As such the crowd was representative of the whole of sinful humanity, he added.
In addition to the factual error, the identification of Richard Williamson in this article I also find problematic. It is possible for a man to be Roman Catholic and a bishop, but also for that same man not to be a Roman Catholic bishop. Richard Williamson is not a Roman Catholic bishop — he is a bishop of the Society of St Piux X, and his consecration as a bishop in 1988 led to his excommunication from the Catholic Church. The way the first sentence is worded implies that Williamson is a Roman Catholic bishop (and the photo caption identifies him as such.)

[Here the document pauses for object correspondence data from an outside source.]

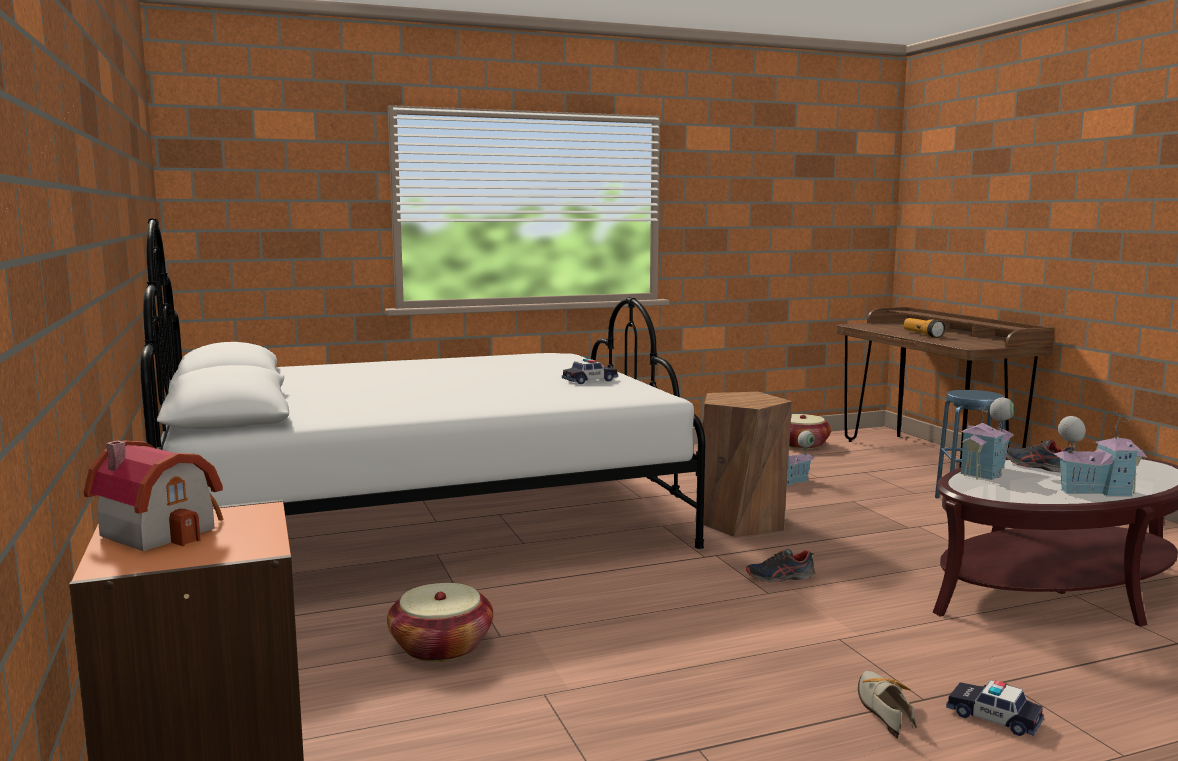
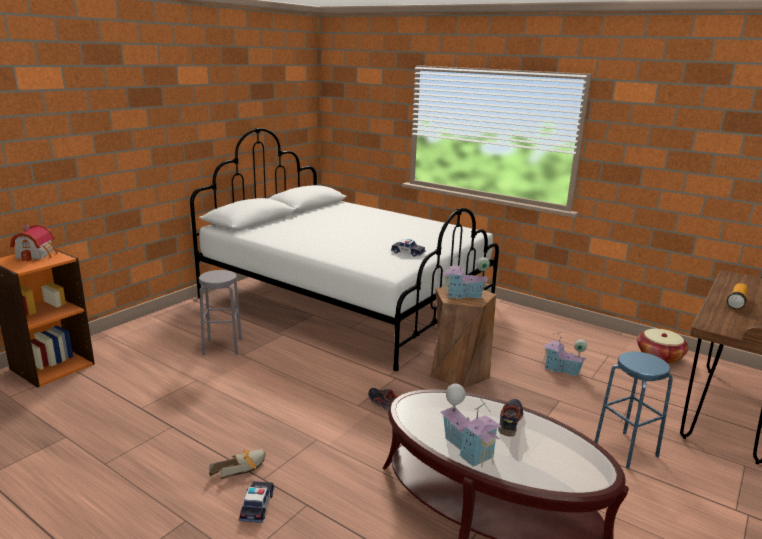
camera: 55 degrees right, 10 degrees up
basket [387,583,493,662] -> grey stool [199,270,242,356]
toy house [960,398,1015,480] -> toy house moved to [442,254,490,299]

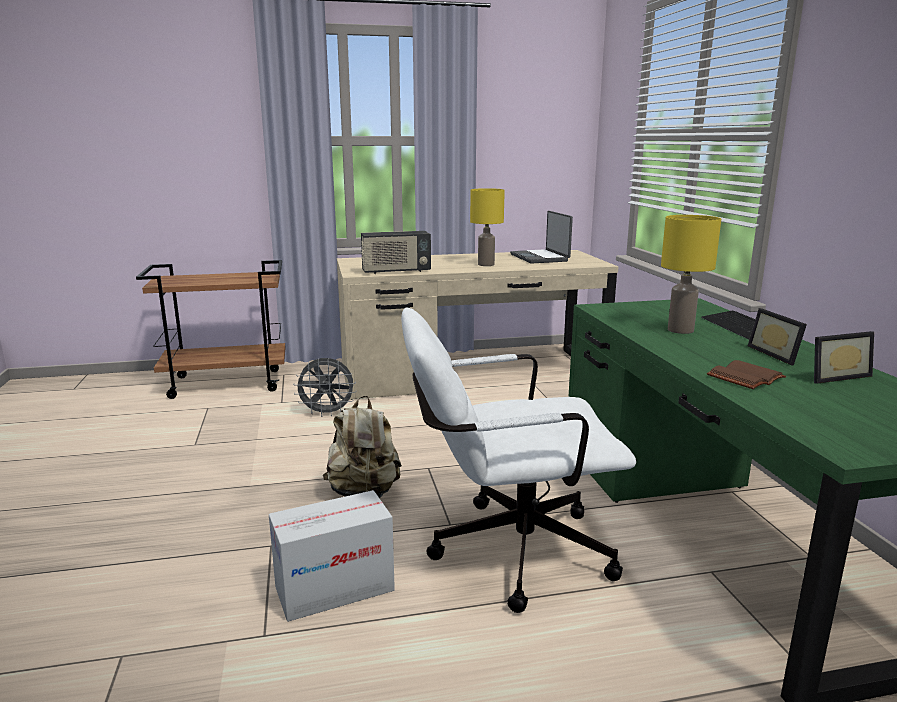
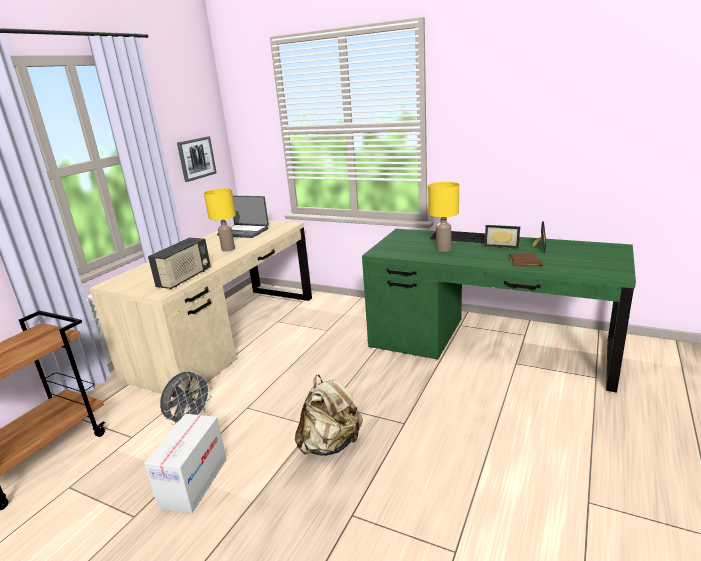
camera: 50 degrees left, 5 degrees up
cardboard box [269,490,395,622] -> cardboard box moved to [144,414,227,514]
white office chair [401,307,636,613] -> none
none -> picture [177,136,217,182]

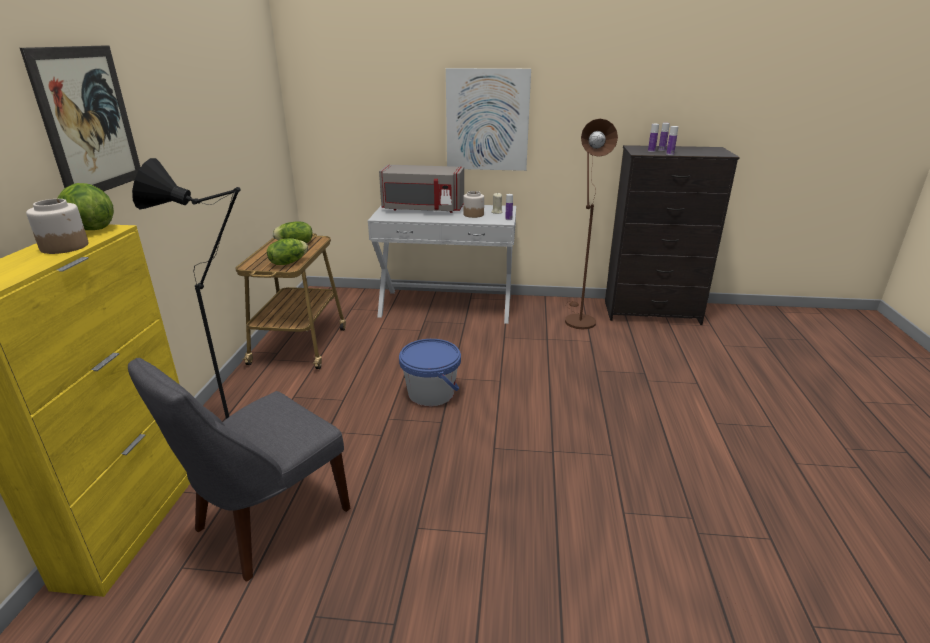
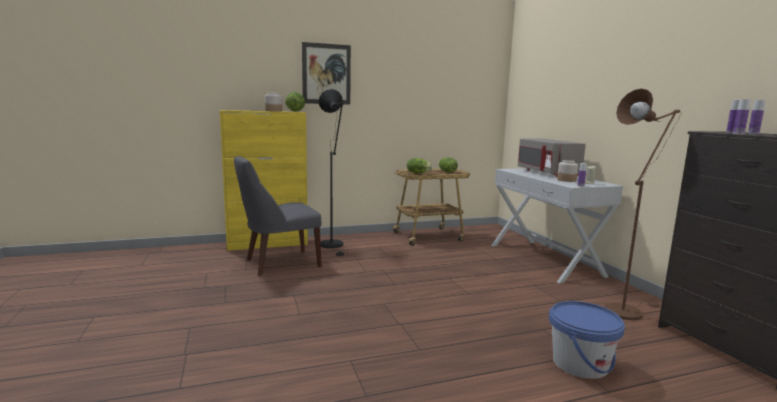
camera: 65 degrees right, 15 degrees down
grey chair [128,358,350,582] -> grey chair turned 45 degrees counterclockwise [234,156,322,276]
blue bucket [399,339,461,406] -> blue bucket moved to [549,301,625,379]
picture [446,68,531,171] -> none

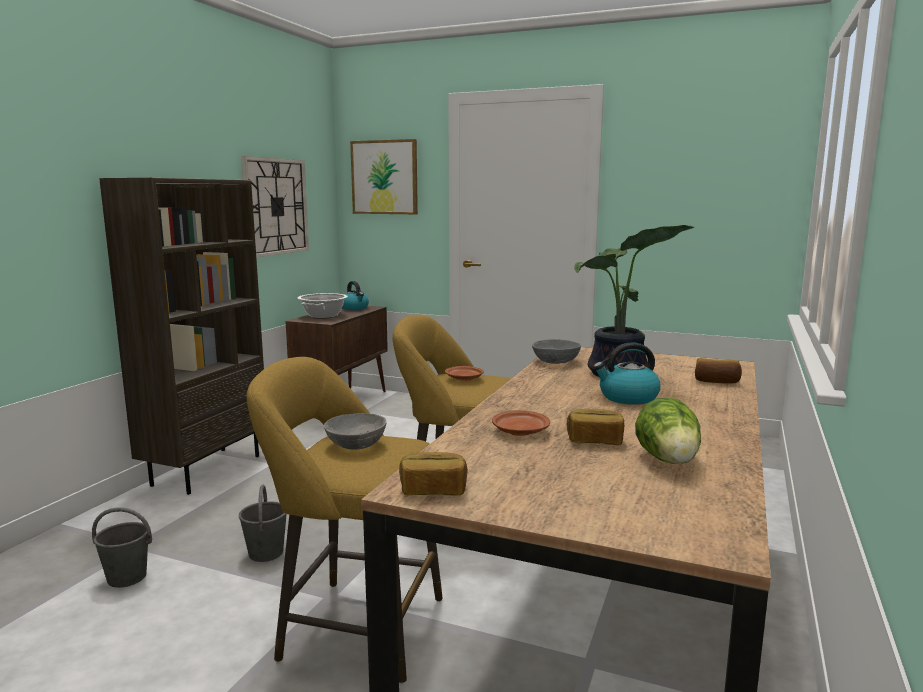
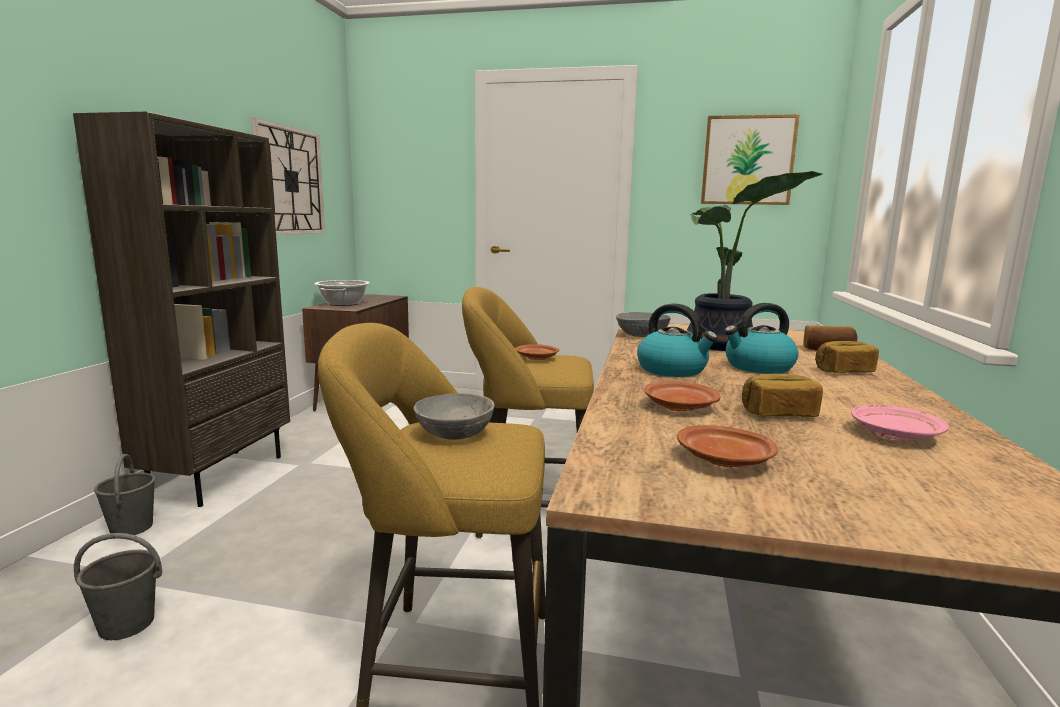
camera: 10 degrees left, 0 degrees up
grey bucket [239,485,287,562] -> grey bucket moved to [94,454,155,535]
kettle [342,281,369,310] -> kettle moved to [637,303,718,377]
picture [350,139,418,214] -> picture moved to [701,114,800,205]
bread [399,452,468,496] -> bread moved to [815,341,879,373]
lettuce [635,397,701,464] -> pink plate [851,405,949,440]
none -> brown plate [677,425,778,467]

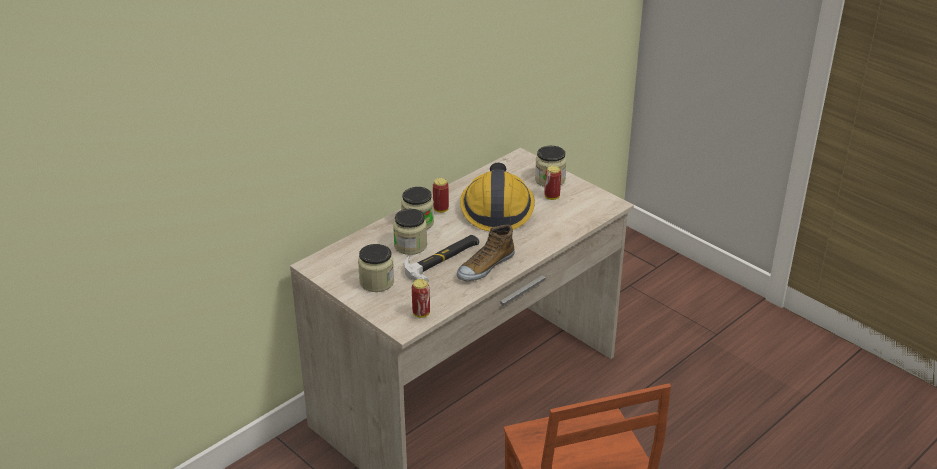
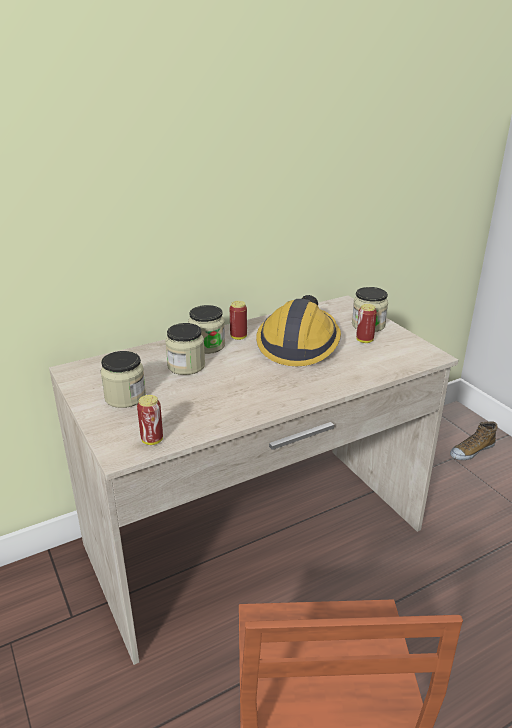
camera: 15 degrees right, 5 degrees down
hammer [404,235,479,283] -> none
shoe [457,225,515,281] -> shoe moved to [450,421,498,460]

The SSPX and the Vatican have been engaged in talks to end the split — which is (rather confusingly) not a schism. As blogger Fr John Zuhlsdorf notes:
In the 1988 Motu Proprio Ecclesia Dei adflicta Pope John Paul used the word “schism“. It looks like a schism, to be sure. But officials of the [Pontifical Commission Ecclesia Dei] have affirmed over the last few years that while Archbishop Lefebvre’s actions in 1988 were schismatic acts, the SSPX did not in fact go into schism.
In 2009 the excommunication was lifted, but Williamson has not been permitted to function as a bishop. His denial of the Holocaust and rejection of Nostra Aetate led the Vatican to state that “in order to be admitted to episcopal functions within the Church, [Williamson] will have to take his distance, in an absolutely unequivocal and public fashion, from his position on the Shoah, which the Holy Father was not aware of when the excommunication was lifted.”
It is not just the Vatican who is appalled. Williamson’s comments were also published in defiance of his SSPX Superior General, Bishop Bernard Fellay, who not only ordered him to stop making “any public statements on political or historical issues”, but has also denounced his anti-Semitism.
In a limited sense, Williamson is right in saying that Jews are Christ-killers. The catechism states that “All sinners were the authors of Christ’s Passion” (cf CCC 598). However this means that all Jews, all Gentiles — you, me, everyone — is responsible for the crucifixion. But that is not what Williamson is saying and while the Guardian story at its close does note that the Vatican has asked Williamson to recant, the overall tone of the story does not give a true sense of the church’s rejection of this pernicious evil.
Christianity’s relations with Jews and Judaism has been fraught with cruelty, abuse and murder. The Catholic Church should not be singled out on this point, however. Quakers aside, I am hard pressed to think of any Christian body that has not behaved badly. However, the past few decades have seen great strides in Catholic-Jewish relations. Cardinal Ratzinger, as he was then, was and is a consistent and strong voice for rapprochement — when I covered Catholic – Jewish relations in Europe for the Jerusalem Post I heard time and again from members of the Chief Rabbinate of Israel and other Jewish leaders of their respect and appreciation for Joseph Ratzinger (and later Benedict XVI).
It is the absence of this underlying element, Joseph Ratzinger’s philo-Semitism, that distorts the reporting on the Vatican’s relations with Jews and Judaism. (That and factual errors.)